Dieser Änderungsantrag war Gegenstand einer Betriebsprüfung bei dem Kläger, seinem Vater und seinen beiden Brüdern, welche unter anderem hinsichtlich der gesonderten Feststellung der Ausgangslohnsumme und der Anzahl der Beschäftigten angeordnet worden war. Im Betriebsprüfungsbericht vom 13.12.2016 hielt das Finanzamt für Groß- und Konzernbetriebsprüfung C-Stadt fest, dass die Vergütungen an den Kläger und dessen Brüder nach der Einbringung des Einzelunternehmens in die I. X. OHG nicht in die Berechnung der Mindestlohnsumme einzubeziehen seien. Eine Einigung hinsichtlich der Ausgangslohnsumme sei in der Betriebsprüfung nicht erreicht worden.

Unter Hinweis auf den Betriebsprüfungsbericht wurden am 09.01.2017 die Feststellungsbescheide vom 17.06.2013 geändert, wobei die Ausgangslohnsumme unverändert mit 1.964.254 Euro festgestellt wurde. In der Verfügung wurde die Anzahl der Beschäftigten auf 20 Personen festgestellt, ohne dass diese Zahl handschriftlich korrigiert wurde. Der Vorbehalt der Nachprüfung wurde mit Bescheid vom 06.02.2017 aufgehoben.

Hiergegen wendet sich der Kläger mit seinen Einsprüchen vom 03.02.2017 und 09.02.2017, die mit der einheitlichen Einspruchsentscheidung vom 31.08.2017 als unbegründet zurückgewiesen wurden.

Vorliegende Angaben
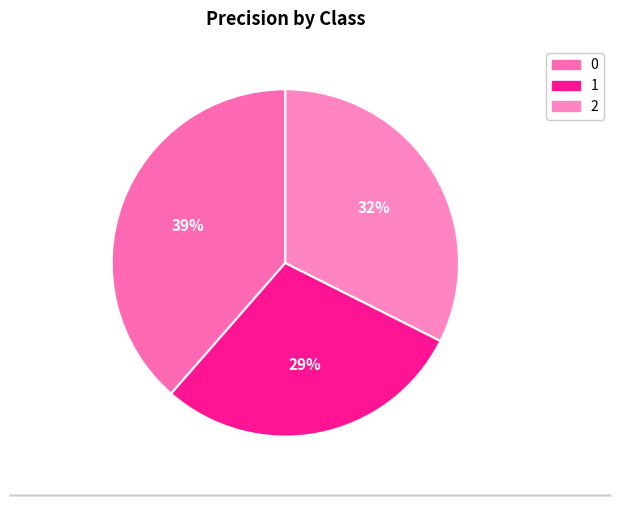

What is the total percentage of 2 and 0?

71.0%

Zu bearbeiten
Schreiben Sie aus dem Text zur Betriebsprüfung den Abschnitt wortgetreu ab, beginnend mit „Dieser Änderungsantrag war“ und fortlaufend bis einschließlich „nicht erreicht worden.“. Stützen Sie sich allein auf den Text zur Betriebsprüfung.

Ausgearbeitete Lösung
Dieser Änderungsantrag war Gegenstand einer Betriebsprüfung bei dem Kläger, seinem Vater und seinen beiden Brüdern, welche unter anderem hinsichtlich der gesonderten Feststellung der Ausgangslohnsumme und der Anzahl der Beschäftigten angeordnet worden war. Im Betriebsprüfungsbericht vom 13.12.2016 hielt das Finanzamt für Groß- und Konzernbetriebsprüfung C-Stadt fest, dass die Vergütungen an den Kläger und dessen Brüder nach der Einbringung des Einzelunternehmens in die I. X. OHG nicht in die Berechnung der Mindestlohnsumme einzubeziehen seien. Eine Einigung hinsichtlich der Ausgangslohnsumme sei in der Betriebsprüfung nicht erreicht worden.